*Exercise brief:* Count the lines in the listing below that contain the string "ヤンソン", with case taken into account, and give only the number.

Saved data entries:
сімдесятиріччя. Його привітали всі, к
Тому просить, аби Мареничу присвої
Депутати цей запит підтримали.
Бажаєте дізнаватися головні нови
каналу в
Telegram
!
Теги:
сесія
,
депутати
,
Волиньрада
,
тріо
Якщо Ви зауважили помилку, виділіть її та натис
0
---
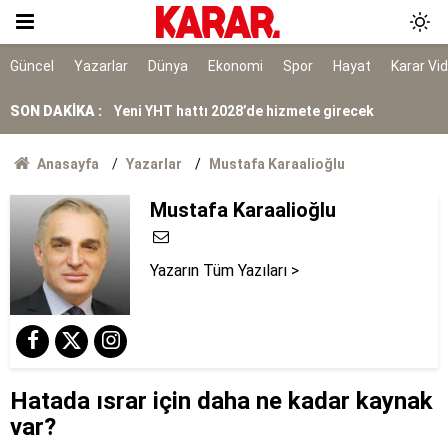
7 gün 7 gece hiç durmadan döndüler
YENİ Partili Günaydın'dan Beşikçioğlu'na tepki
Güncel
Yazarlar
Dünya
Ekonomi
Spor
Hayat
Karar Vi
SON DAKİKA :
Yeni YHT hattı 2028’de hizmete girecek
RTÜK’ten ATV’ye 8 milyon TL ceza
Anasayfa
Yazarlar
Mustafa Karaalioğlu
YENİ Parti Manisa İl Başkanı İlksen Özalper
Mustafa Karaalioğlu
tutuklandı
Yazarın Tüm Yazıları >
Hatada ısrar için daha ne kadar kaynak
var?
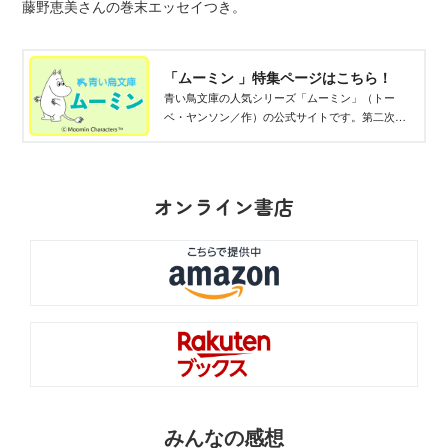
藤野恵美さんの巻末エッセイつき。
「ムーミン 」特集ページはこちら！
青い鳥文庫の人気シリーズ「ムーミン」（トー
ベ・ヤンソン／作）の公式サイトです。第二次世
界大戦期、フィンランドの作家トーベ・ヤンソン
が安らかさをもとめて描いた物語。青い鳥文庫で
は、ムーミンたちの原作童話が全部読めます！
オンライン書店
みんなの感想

*Answer space:* 2